[Items from a data source]
'''

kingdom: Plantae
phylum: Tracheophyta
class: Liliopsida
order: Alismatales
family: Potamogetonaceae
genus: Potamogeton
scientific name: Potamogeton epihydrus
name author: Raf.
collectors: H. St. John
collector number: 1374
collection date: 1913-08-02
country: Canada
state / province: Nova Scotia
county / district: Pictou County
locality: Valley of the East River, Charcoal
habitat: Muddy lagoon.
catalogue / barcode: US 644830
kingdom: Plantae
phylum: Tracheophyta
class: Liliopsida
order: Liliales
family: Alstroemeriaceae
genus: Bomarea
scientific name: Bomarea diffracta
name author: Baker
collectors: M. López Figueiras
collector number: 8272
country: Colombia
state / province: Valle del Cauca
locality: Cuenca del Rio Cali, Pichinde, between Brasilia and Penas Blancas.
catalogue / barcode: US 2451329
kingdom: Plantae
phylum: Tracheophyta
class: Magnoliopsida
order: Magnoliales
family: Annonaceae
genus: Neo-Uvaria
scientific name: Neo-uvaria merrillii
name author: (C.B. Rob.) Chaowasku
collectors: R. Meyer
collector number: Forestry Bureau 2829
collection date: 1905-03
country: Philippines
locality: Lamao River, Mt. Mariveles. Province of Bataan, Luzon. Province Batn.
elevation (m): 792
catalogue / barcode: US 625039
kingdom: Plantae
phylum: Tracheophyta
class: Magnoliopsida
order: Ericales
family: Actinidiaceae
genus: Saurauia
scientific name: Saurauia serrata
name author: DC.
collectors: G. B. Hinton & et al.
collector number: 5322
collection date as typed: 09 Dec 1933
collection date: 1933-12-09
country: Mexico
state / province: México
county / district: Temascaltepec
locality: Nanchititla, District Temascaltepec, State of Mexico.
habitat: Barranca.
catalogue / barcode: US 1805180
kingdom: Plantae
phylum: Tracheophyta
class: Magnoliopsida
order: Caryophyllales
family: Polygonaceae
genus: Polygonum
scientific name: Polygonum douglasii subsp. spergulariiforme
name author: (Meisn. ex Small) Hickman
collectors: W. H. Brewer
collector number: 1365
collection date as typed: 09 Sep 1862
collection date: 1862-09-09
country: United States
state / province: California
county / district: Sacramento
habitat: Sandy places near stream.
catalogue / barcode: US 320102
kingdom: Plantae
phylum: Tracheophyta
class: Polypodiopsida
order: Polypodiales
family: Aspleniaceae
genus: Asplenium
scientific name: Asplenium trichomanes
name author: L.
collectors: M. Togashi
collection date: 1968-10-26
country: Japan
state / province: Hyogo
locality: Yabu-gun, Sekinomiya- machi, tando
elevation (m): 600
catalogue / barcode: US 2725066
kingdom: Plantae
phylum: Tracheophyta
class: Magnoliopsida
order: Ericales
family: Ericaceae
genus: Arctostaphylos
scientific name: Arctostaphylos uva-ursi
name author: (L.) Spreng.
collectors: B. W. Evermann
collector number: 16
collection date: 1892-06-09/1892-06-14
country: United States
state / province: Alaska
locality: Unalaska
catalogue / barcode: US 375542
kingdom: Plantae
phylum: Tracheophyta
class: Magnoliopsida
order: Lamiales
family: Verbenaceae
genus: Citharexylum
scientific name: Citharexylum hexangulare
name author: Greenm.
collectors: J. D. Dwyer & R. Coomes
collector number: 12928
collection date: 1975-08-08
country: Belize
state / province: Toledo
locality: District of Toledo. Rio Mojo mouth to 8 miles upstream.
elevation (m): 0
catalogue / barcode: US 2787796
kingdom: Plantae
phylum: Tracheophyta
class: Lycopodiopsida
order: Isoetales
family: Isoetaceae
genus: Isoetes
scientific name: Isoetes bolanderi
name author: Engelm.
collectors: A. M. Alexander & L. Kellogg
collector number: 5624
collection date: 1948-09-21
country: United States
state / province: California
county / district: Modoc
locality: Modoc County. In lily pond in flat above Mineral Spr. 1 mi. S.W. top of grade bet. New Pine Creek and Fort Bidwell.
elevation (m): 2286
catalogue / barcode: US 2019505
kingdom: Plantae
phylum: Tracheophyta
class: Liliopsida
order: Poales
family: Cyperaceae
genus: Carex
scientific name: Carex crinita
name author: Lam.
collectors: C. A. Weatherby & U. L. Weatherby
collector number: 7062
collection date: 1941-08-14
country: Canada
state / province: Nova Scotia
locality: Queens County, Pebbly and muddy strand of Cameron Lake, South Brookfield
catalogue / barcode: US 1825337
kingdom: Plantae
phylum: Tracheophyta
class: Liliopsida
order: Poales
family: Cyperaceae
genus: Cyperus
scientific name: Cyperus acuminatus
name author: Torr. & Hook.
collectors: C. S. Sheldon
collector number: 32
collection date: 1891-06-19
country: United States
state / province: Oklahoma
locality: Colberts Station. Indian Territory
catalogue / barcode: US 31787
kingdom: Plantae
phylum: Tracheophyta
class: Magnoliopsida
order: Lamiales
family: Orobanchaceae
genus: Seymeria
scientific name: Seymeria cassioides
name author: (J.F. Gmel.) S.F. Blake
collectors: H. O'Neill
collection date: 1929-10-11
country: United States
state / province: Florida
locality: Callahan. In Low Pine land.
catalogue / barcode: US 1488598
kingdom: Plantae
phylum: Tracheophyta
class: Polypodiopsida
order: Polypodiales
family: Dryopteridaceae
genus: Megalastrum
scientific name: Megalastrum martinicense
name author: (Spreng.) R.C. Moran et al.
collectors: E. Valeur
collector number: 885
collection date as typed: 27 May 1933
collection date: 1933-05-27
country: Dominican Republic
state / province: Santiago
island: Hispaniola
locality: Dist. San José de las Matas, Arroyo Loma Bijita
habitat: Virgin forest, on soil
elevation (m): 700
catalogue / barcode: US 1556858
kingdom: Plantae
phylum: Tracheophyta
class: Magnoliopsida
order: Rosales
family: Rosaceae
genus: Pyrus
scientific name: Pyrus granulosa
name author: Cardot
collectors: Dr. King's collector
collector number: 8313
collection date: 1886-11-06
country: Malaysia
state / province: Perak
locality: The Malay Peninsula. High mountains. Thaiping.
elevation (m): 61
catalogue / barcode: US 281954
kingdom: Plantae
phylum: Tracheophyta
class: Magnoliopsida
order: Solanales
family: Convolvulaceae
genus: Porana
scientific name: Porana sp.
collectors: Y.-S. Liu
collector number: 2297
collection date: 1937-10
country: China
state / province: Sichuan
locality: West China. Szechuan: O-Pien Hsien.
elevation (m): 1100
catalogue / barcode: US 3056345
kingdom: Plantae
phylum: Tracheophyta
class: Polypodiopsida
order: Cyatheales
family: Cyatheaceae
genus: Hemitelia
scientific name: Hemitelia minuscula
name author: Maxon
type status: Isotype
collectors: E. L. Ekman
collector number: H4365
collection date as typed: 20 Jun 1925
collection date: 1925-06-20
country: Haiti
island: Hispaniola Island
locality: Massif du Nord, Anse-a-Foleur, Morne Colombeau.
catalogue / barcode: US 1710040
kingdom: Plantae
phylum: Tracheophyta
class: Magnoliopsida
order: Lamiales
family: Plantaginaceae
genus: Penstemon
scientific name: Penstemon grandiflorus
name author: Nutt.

'''

## WHAT TO WORK ON:
Present every line of the listing above as a Markdown table with the columns n and Line, numbering the rows in order and omitting any blank lines.

## WRITTEN SOLUTION:
| n | Line |
|---|---|
| 1 | kingdom: Plantae |
| 2 | phylum: Tracheophyta |
| 3 | class: Liliopsida |
| 4 | order: Alismatales |
| 5 | family: Potamogetonaceae |
| 6 | genus: Potamogeton |
| 7 | scientific name: Potamogeton epihydrus |
| 8 | name author: Raf. |
| 9 | collectors: H. St. John |
| 10 | collector number: 1374 |
| 11 | collection date: 1913-08-02 |
| 12 | country: Canada |
| 13 | state / province: Nova Scotia |
| 14 | county / district: Pictou County |
| 15 | locality: Valley of the East River, Charcoal |
| 16 | habitat: Muddy lagoon. |
| 17 | catalogue / barcode: US 644830 |
| 18 | kingdom: Plantae |
| 19 | phylum: Tracheophyta |
| 20 | class: Liliopsida |
| 21 | order: Liliales |
| 22 | family: Alstroemeriaceae |
| 23 | genus: Bomarea |
| 24 | scientific name: Bomarea diffracta |
| 25 | name author: Baker |
| 26 | collectors: M. López Figueiras |
| 27 | collector number: 8272 |
| 28 | country: Colombia |
| 29 | state / province: Valle del Cauca |
| 30 | locality: Cuenca del Rio Cali, Pichinde, between Brasilia and Penas Blancas. |
| 31 | catalogue / barcode: US 2451329 |
| 32 | kingdom: Plantae |
| 33 | phylum: Tracheophyta |
| 34 | class: Magnoliopsida |
| 35 | order: Magnoliales |
| 36 | family: Annonaceae |
| 37 | genus: Neo-Uvaria |
| 38 | scientific name: Neo-uvaria merrillii |
| 39 | name author: (C.B. Rob.) Chaowasku |
| 40 | collectors: R. Meyer |
| 41 | collector number: Forestry Bureau 2829 |
| 42 | collection date: 1905-03 |
| 43 | country: Philippines |
| 44 | locality: Lamao River, Mt. Mariveles. Province of Bataan, Luzon. Province Batn. |
| 45 | elevation (m): 792 |
| 46 | catalogue / barcode: US 625039 |
| 47 | kingdom: Plantae |
| 48 | phylum: Tracheophyta |
| 49 | class: Magnoliopsida |
| 50 | order: Ericales |
| 51 | family: Actinidiaceae |
| 52 | genus: Saurauia |
| 53 | scientific name: Saurauia serrata |
| 54 | name author: DC. |
| 55 | collectors: G. B. Hinton & et al. |
| 56 | collector number: 5322 |
| 57 | collection date as typed: 09 Dec 1933 |
| 58 | collection date: 1933-12-09 |
| 59 | country: Mexico |
| 60 | state / province: México |
| 61 | county / district: Temascaltepec |
| 62 | locality: Nanchititla, District Temascaltepec, State of Mexico. |
| 63 | habitat: Barranca. |
| 64 | catalogue / barcode: US 1805180 |
| 65 | kingdom: Plantae |
| 66 | phylum: Tracheophyta |
| 67 | class: Magnoliopsida |
| 68 | order: Caryophyllales |
| 69 | family: Polygonaceae |
| 70 | genus: Polygonum |
| 71 | scientific name: Polygonum douglasii subsp. spergulariiforme |
| 72 | name author: (Meisn. ex Small) Hickman |
| 73 | collectors: W. H. Brewer |
| 74 | collector number: 1365 |
| 75 | collection date as typed: 09 Sep 1862 |
| 76 | collection date: 1862-09-09 |
| 77 | country: United States |
| 78 | state / province: California |
| 79 | county / district: Sacramento |
| 80 | habitat: Sandy places near stream. |
| 81 | catalogue / barcode: US 320102 |
| 82 | kingdom: Plantae |
| 83 | phylum: Tracheophyta |
| 84 | class: Polypodiopsida |
| 85 | order: Polypodiales |
| 86 | family: Aspleniaceae |
| 87 | genus: Asplenium |
| 88 | scientific name: Asplenium trichomanes |
| 89 | name author: L. |
| 90 | collectors: M. Togashi |
| 91 | collection date: 1968-10-26 |
| 92 | country: Japan |
| 93 | state / province: Hyogo |
| 94 | locality: Yabu-gun, Sekinomiya- machi, tando |
| 95 | elevation (m): 600 |
| 96 | catalogue / barcode: US 2725066 |
| 97 | kingdom: Plantae |
| 98 | phylum: Tracheophyta |
| 99 | class: Magnoliopsida |
| 100 | order: Ericales |
| 101 | family: Ericaceae |
| 102 | genus: Arctostaphylos |
| 103 | scientific name: Arctostaphylos uva-ursi |
| 104 | name author: (L.) Spreng. |
| 105 | collectors: B. W. Evermann |
| 106 | collector number: 16 |
| 107 | collection date: 1892-06-09/1892-06-14 |
| 108 | country: United States |
| 109 | state / province: Alaska |
| 110 | locality: Unalaska |
| 111 | catalogue / barcode: US 375542 |
| 112 | kingdom: Plantae |
| 113 | phylum: Tracheophyta |
| 114 | class: Magnoliopsida |
| 115 | order: Lamiales |
| 116 | family: Verbenaceae |
| 117 | genus: Citharexylum |
| 118 | scientific name: Citharexylum hexangulare |
| 119 | name author: Greenm. |
| 120 | collectors: J. D. Dwyer & R. Coomes |
| 121 | collector number: 12928 |
| 122 | collection date: 1975-08-08 |
| 123 | country: Belize |
| 124 | state / province: Toledo |
| 125 | locality: District of Toledo. Rio Mojo mouth to 8 miles upstream. |
| 126 | elevation (m): 0 |
| 127 | catalogue / barcode: US 2787796 |
| 128 | kingdom: Plantae |
| 129 | phylum: Tracheophyta |
| 130 | class: Lycopodiopsida |
| 131 | order: Isoetales |
| 132 | family: Isoetaceae |
| 133 | genus: Isoetes |
| 134 | scientific name: Isoetes bolanderi |
| 135 | name author: Engelm. |
| 136 | collectors: A. M. Alexander & L. Kellogg |
| 137 | collector number: 5624 |
| 138 | collection date: 1948-09-21 |
| 139 | country: United States |
| 140 | state / province: California |
| 141 | county / district: Modoc |
| 142 | locality: Modoc County. In lily pond in flat above Mineral Spr. 1 mi. S.W. top of grade bet. New Pine Creek and Fort Bidwell. |
| 143 | elevation (m): 2286 |
| 144 | catalogue / barcode: US 2019505 |
| 145 | kingdom: Plantae |
| 146 | phylum: Tracheophyta |
| 147 | class: Liliopsida |
| 148 | order: Poales |
| 149 | family: Cyperaceae |
| 150 | genus: Carex |
| 151 | scientific name: Carex crinita |
| 152 | name author: Lam. |
| 153 | collectors: C. A. Weatherby & U. L. Weatherby |
| 154 | collector number: 7062 |
| 155 | collection date: 1941-08-14 |
| 156 | country: Canada |
| 157 | state / province: Nova Scotia |
| 158 | locality: Queens County, Pebbly and muddy strand of Cameron Lake, South Brookfield |
| 159 | catalogue / barcode: US 1825337 |
| 160 | kingdom: Plantae |
| 161 | phylum: Tracheophyta |
| 162 | class: Liliopsida |
| 163 | order: Poales |
| 164 | family: Cyperaceae |
| 165 | genus: Cyperus |
| 166 | scientific name: Cyperus acuminatus |
| 167 | name author: Torr. & Hook. |
| 168 | collectors: C. S. Sheldon |
| 169 | collector number: 32 |
| 170 | collection date: 1891-06-19 |
| 171 | country: United States |
| 172 | state / province: Oklahoma |
| 173 | locality: Colberts Station. Indian Territory |
| 174 | catalogue / barcode: US 31787 |
| 175 | kingdom: Plantae |
| 176 | phylum: Tracheophyta |
| 177 | class: Magnoliopsida |
| 178 | order: Lamiales |
| 179 | family: Orobanchaceae |
| 180 | genus: Seymeria |
| 181 | scientific name: Seymeria cassioides |
| 182 | name author: (J.F. Gmel.) S.F. Blake |
| 183 | collectors: H. O'Neill |
| 184 | collection date: 1929-10-11 |
| 185 | country: United States |
| 186 | state / province: Florida |
| 187 | locality: Callahan. In Low Pine land. |
| 188 | catalogue / barcode: US 1488598 |
| 189 | kingdom: Plantae |
| 190 | phylum: Tracheophyta |
| 191 | class: Polypodiopsida |
| 192 | order: Polypodiales |
| 193 | family: Dryopteridaceae |
| 194 | genus: Megalastrum |
| 195 | scientific name: Megalastrum martinicense |
| 196 | name author: (Spreng.) R.C. Moran et al. |
| 197 | collectors: E. Valeur |
| 198 | collector number: 885 |
| 199 | collection date as typed: 27 May 1933 |
| 200 | collection date: 1933-05-27 |
| 201 | country: Dominican Republic |
| 202 | state / province: Santiago |
| 203 | island: Hispaniola |
| 204 | locality: Dist. San José de las Matas, Arroyo Loma Bijita |
| 205 | habitat: Virgin forest, on soil |
| 206 | elevation (m): 700 |
| 207 | catalogue / barcode: US 1556858 |
| 208 | kingdom: Plantae |
| 209 | phylum: Tracheophyta |
| 210 | class: Magnoliopsida |
| 211 | order: Rosales |
| 212 | family: Rosaceae |
| 213 | genus: Pyrus |
| 214 | scientific name: Pyrus granulosa |
| 215 | name author: Cardot |
| 216 | collectors: Dr. King's collector |
| 217 | collector number: 8313 |
| 218 | collection date: 1886-11-06 |
| 219 | country: Malaysia |
| 220 | state / province: Perak |
| 221 | locality: The Malay Peninsula. High mountains. Thaiping. |
| 222 | elevation (m): 61 |
| 223 | catalogue / barcode: US 281954 |
| 224 | kingdom: Plantae |
| 225 | phylum: Tracheophyta |
| 226 | class: Magnoliopsida |
| 227 | order: Solanales |
| 228 | family: Convolvulaceae |
| 229 | genus: Porana |
| 230 | scientific name: Porana sp. |
| 231 | collectors: Y.-S. Liu |
| 232 | collector number: 2297 |
| 233 | collection date: 1937-10 |
| 234 | country: China |
| 235 | state / province: Sichuan |
| 236 | locality: West China. Szechuan: O-Pien Hsien. |
| 237 | elevation (m): 1100 |
| 238 | catalogue / barcode: US 3056345 |
| 239 | kingdom: Plantae |
| 240 | phylum: Tracheophyta |
| 241 | class: Polypodiopsida |
| 242 | order: Cyatheales |
| 243 | family: Cyatheaceae |
| 244 | genus: Hemitelia |
| 245 | scientific name: Hemitelia minuscula |
| 246 | name author: Maxon |
| 247 | type status: Isotype |
| 248 | collectors: E. L. Ekman |
| 249 | collector number: H4365 |
| 250 | collection date as typed: 20 Jun 1925 |
| 251 | collection date: 1925-06-20 |
| 252 | country: Haiti |
| 253 | island: Hispaniola Island |
| 254 | locality: Massif du Nord, Anse-a-Foleur, Morne Colombeau. |
| 255 | catalogue / barcode: US 1710040 |
| 256 | kingdom: Plantae |
| 257 | phylum: Tracheophyta |
| 258 | class: Magnoliopsida |
| 259 | order: Lamiales |
| 260 | family: Plantaginaceae |
| 261 | genus: Penstemon |
| 262 | scientific name: Penstemon grandiflorus |
| 263 | name author: Nutt. |